萤火皓月。


    这四个字,再一次无比清晰地浮现在陈青玄脑海中。


    原来,他们之间的差距,比他想象中还要大,大到令人绝望。


    “多谢师叔告知。”


    良久,陈青玄才从失神中缓过劲来,对着林清寒深深一揖。


    他的脸上,看不出是喜是悲。


    林清寒看着他这副模样,张了张嘴,想说些什么安慰的话,但最终还是化为一声轻叹。


    仙凡之别,本就如此。


    “你好生修炼吧,若有难处,可来主峰寻我。”


    留下这句话,林清寒便化作一道青虹,飘然远去。


    陈青玄独自站在院中,许久未动。


    直到夕阳西下,将他的影子拉得很长很长。


    他才缓缓转过身,回到那间破旧的小屋。


    他没有立刻打坐修炼,而是将那柄紫砂壶取了出来,用袖子仔仔细细地擦拭着。


    他的动作很慢,很轻,仿佛在抚摸一件稀世珍宝。


    “筑基大圆满么……”


    他低声喃喃,浑浊的眸子深处,却燃起了一簇比以往任何时候都要炽烈的火焰。


    “很好。”


    “这样……才更有意思,不是吗?”


    他非但没有被这个消息打击到,反而激起了前所未有的斗志!


    差距大又如何?


    他有紫砂壶在手,这世间的一切废料,都能成为他登天的阶梯!


    柳如烟,你等着!


    终有一日,我会亲自站在你面前,让你看看,你当年舍弃的萤火,是如何燎天的!


    然而,正当他心潮澎湃之际,院门却被人“砰”的一脚,粗暴地踹开了。


    “喂!那个叫茶壶的老不死,给我滚出来!”


    一声嚣张的叫骂,打破了废丹院的宁静。


    陈青玄的眉头瞬间皱起,眼中刚刚燃起的火焰,被一股冷意所取代。


    他将紫砂壶重新收好,这才缓缓起身,走出小屋。


    只见院门口,大摇大摆地站着三名外门弟子。


    为首的是一个二十出头的青年,三角眼,蒜头鼻,一脸的倨傲。


    他身后跟着两个贼眉鼠眼的家伙,正一脸戏谑地打量着这个破败的院子。


    “几位师兄,有何贵干?”陈青玄的声音听不出喜怒。


    “你就是那个‘茶壶道人’?”为首的青年上下打量了他一眼,嘴角撇出一抹毫不掩饰的鄙夷。


    “一个快死的糟老头子,也配叫道人?”


    “林师兄问你话呢,耳朵聋了?”旁边一个跟班立刻厉声呵斥。


    陈青玄心中念头急转。


    他在这黄风谷中,可以说是无亲无故,无权无势,唯一的靠山林清寒也刚刚离去。


    这几人明显是来者不善。


    “正是老朽。”他压下心中的不悦,平静地回答。


    那被称为“林师兄”的青年哼了一声,开门见山地说道:“我叫林涛,听闻你这废丹院,时常能扒拉出一些还有点用处的药渣子?”


    “确实如此。”陈青玄点头。


    “那就好办了。”林涛脸上露出一抹理所当然的神色,“我最近在尝试炼制五阶下品的‘清灵丹’,还差一味主药‘月华草’的粉末。”

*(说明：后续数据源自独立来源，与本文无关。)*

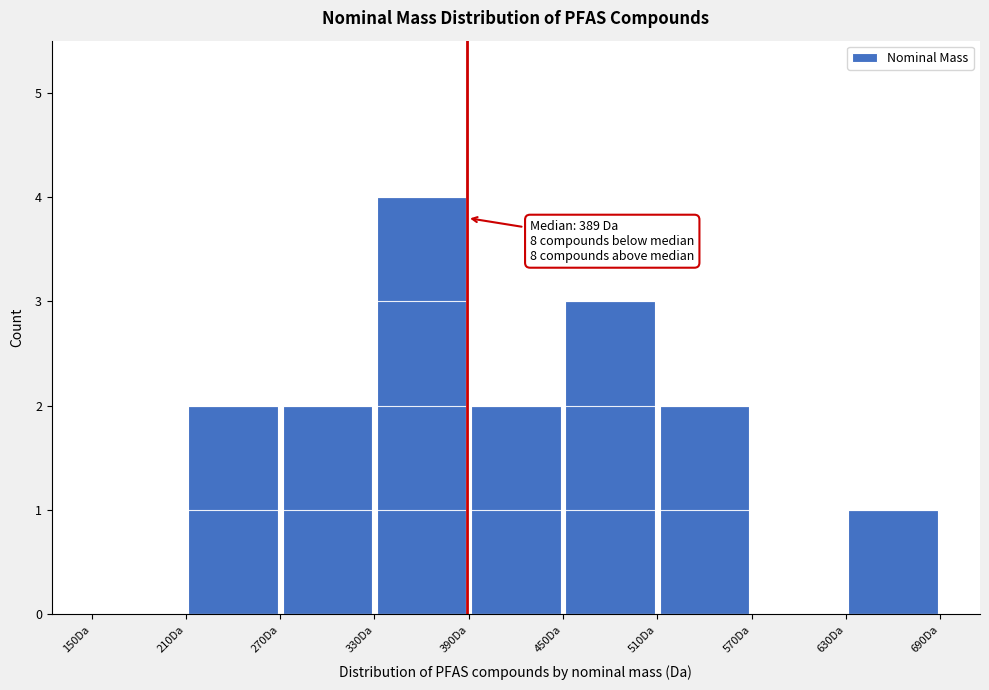

Which range on the x-axis has the tallest bar?

330 to 390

    “宗门任务堂那边,这味药材早就被兑换光了,我懒得下山去坊市。”


    他顿了顿,用一种命令的口吻说道:“给你七天时间,从这堆垃圾里,给我找出三钱月华草的药渣。办好了,有你的好处。”


    说完,他仿佛是天大的恩赐一般,从怀里丢出一块下品灵石,落在陈青玄脚边的泥地里。


    陈青玄看着地上的灵石,没有去捡,只是淡淡地开口:“林师兄,这废丹院里的丹渣药渣,每日都有数车之多,堆积如山。想从中找出特定的一种,无异于大海捞针。”


    “况且,老朽年迈,眼花耳背,恐怕……”


    他话还没说完,林涛身后的一个跟班就跳了出来,指着他的鼻子骂道:“嘿,你个老不死的,还敢跟林师兄讨价还价?”


    “让你找是看得起你!别给脸不要脸!”


    林涛的脸色也沉了下来,三角眼里闪着危险的光。


    “老家伙,我不管你用什么办法,七天之后,我要见到东西。”


    “要是办不到……”


    他上前一步,猛地一脚踹在陈青玄的胸口!


    “砰!”


    陈青玄毕竟年迈,虽然已有炼气六层的修为,但肉身尚未得到根本性的改善,更不敢运起灵力抵抗。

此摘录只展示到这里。